8. Why do we need to be careful with returning internal mutable objects in an immutable class?

   • Follow-up: How would you handle mutable fields in an immutable class?

   • Answer: If we return the reference to a mutable object, external code can modify it, breaking immutability. To handle this, we return a deep copy of the mutable field instead of the original reference.

9. Can you modify an immutable object using reflection?

   • Follow-up: Is it possible to protect an immutable class from modification using reflection?

   • Answer: Yes, reflection can technically modify even final fields, though this is not recommended as it breaks the contract of immutability. To mitigate this, developers can restrict access to reflection or disable it via security policies.

10. How would you test whether a class is truly immutable?
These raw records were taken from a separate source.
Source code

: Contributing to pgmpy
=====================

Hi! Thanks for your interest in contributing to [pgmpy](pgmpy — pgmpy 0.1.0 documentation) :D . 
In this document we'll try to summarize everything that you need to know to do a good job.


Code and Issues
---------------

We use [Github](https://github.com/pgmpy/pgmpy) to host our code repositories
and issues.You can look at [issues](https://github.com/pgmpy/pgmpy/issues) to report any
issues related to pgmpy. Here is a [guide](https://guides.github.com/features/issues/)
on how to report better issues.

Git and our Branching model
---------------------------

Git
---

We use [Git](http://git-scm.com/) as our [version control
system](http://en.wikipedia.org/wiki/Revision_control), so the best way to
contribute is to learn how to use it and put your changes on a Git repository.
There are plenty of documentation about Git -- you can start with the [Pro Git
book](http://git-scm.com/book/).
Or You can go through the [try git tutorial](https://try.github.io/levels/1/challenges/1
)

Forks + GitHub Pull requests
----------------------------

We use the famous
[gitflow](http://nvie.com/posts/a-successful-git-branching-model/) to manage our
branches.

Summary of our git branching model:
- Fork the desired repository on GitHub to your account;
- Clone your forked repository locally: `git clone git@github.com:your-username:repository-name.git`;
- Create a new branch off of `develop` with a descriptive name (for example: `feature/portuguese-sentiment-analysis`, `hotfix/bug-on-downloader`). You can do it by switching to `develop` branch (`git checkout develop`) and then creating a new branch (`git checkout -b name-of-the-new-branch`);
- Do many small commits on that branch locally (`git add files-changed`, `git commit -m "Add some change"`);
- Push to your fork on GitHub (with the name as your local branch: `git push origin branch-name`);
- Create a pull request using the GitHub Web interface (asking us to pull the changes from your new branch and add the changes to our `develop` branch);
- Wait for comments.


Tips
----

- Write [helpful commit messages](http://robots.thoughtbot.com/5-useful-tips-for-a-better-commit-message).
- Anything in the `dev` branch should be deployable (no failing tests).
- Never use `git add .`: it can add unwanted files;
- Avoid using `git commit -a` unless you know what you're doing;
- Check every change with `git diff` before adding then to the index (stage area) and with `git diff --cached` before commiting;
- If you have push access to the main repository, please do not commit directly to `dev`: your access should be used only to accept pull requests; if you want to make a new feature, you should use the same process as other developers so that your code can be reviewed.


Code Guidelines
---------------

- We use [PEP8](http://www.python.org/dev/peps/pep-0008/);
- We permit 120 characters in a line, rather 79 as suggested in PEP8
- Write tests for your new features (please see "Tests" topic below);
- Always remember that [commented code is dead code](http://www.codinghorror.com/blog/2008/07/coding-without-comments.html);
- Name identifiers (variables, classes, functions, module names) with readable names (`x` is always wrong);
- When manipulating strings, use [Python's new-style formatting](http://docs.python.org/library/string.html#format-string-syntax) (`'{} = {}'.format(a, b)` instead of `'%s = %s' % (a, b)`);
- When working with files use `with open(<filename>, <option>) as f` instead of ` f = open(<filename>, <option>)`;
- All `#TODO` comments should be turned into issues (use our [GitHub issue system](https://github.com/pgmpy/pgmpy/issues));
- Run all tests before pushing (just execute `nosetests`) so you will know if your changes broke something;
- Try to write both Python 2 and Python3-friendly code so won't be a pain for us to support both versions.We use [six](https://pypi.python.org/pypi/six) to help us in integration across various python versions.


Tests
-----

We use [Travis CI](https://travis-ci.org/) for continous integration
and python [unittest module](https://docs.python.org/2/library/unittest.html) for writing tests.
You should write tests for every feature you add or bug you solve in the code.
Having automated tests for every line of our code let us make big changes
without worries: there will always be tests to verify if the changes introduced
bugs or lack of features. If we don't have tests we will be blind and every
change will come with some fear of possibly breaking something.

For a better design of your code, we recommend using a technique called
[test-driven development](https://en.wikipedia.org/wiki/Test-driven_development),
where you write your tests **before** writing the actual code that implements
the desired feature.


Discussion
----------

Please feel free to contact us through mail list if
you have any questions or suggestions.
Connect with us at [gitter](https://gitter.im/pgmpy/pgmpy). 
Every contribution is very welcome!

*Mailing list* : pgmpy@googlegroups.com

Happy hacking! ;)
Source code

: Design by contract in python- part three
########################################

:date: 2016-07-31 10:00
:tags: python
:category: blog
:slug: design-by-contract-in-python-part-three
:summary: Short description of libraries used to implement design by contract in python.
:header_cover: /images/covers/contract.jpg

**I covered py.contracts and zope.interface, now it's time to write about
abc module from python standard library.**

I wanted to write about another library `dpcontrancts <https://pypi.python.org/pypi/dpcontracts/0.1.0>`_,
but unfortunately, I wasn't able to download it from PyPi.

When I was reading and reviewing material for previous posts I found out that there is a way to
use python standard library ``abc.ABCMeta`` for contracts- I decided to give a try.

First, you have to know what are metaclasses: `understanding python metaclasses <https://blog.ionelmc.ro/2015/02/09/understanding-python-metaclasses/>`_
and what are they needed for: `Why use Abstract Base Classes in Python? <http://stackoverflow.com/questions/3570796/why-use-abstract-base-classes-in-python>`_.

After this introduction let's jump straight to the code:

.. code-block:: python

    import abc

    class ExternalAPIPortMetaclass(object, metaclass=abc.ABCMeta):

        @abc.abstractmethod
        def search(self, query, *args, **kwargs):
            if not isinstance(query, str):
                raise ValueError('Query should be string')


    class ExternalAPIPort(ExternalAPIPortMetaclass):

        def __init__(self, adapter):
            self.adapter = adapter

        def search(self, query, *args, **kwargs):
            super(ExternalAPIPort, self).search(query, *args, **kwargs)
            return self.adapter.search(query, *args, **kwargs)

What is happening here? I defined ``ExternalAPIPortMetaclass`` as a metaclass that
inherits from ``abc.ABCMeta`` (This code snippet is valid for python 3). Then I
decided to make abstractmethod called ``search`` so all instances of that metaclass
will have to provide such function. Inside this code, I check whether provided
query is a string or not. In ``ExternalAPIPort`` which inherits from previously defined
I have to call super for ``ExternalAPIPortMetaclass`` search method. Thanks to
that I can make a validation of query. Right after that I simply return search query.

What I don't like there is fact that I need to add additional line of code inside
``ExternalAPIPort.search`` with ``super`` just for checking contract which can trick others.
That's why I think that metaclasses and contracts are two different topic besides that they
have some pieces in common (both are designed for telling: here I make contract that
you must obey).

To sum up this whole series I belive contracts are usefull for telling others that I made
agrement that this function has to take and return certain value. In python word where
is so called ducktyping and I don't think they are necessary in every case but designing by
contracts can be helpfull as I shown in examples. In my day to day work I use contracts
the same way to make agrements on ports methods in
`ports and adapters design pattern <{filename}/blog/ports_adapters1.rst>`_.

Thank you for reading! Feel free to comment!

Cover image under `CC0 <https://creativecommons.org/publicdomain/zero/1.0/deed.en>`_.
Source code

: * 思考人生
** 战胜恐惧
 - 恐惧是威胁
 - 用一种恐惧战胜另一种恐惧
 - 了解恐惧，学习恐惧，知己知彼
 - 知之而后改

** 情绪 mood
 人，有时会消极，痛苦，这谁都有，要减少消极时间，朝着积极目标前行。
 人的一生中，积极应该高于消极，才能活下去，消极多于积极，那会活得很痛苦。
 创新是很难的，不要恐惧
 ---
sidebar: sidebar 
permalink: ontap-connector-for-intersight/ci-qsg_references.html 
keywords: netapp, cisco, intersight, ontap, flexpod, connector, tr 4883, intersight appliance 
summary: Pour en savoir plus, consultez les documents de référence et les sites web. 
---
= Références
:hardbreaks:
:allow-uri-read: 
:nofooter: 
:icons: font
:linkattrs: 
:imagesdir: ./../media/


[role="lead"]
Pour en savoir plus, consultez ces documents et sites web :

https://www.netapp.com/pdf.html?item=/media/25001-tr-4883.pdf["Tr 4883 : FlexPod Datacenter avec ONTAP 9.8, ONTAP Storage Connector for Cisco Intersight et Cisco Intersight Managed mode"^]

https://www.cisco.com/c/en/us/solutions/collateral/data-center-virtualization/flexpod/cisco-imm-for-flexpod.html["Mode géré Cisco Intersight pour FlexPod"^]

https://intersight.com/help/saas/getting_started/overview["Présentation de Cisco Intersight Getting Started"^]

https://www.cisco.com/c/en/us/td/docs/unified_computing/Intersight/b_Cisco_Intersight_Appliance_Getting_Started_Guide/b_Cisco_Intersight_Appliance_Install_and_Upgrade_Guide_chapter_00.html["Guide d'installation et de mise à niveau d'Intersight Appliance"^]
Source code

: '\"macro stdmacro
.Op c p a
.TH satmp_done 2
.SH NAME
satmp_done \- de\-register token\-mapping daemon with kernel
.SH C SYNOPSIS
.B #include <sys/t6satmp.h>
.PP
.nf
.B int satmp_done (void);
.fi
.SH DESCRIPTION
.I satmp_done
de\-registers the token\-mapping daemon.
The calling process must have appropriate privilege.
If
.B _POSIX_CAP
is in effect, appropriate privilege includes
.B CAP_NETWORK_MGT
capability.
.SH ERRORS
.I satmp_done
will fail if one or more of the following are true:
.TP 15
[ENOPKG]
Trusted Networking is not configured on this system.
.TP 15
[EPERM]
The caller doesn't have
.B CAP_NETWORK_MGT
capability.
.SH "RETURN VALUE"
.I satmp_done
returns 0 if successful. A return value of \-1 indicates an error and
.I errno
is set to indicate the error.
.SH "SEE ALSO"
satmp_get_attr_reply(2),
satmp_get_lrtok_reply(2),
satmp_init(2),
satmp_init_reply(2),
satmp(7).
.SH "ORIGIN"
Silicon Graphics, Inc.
    • Follow-up: What kind of unit tests would you write to ensure immutability?

    • Answer: Tests should ensure that no setter methods exist, that fields are private and final, and that no changes to internal fields affect the object’s state. Unit tests would attempt to modify the class through various means (e.g., trying to change a returned reference to a mutable object) and verify that the state remains unchanged.

Additional Tips for Follow-up Discussion

• Design patterns: Interviewers might ask how immutability fits into certain design patterns (e.g., Builder pattern for constructing immutable objects).

• Optimization techniques: Be prepared to discuss how to balance immutability with performance (e.g., avoiding frequent object creation through caching or flyweight patterns).

• Security implications: Highlight cases where immutability improves security, such as in multi-threaded environments or cryptography.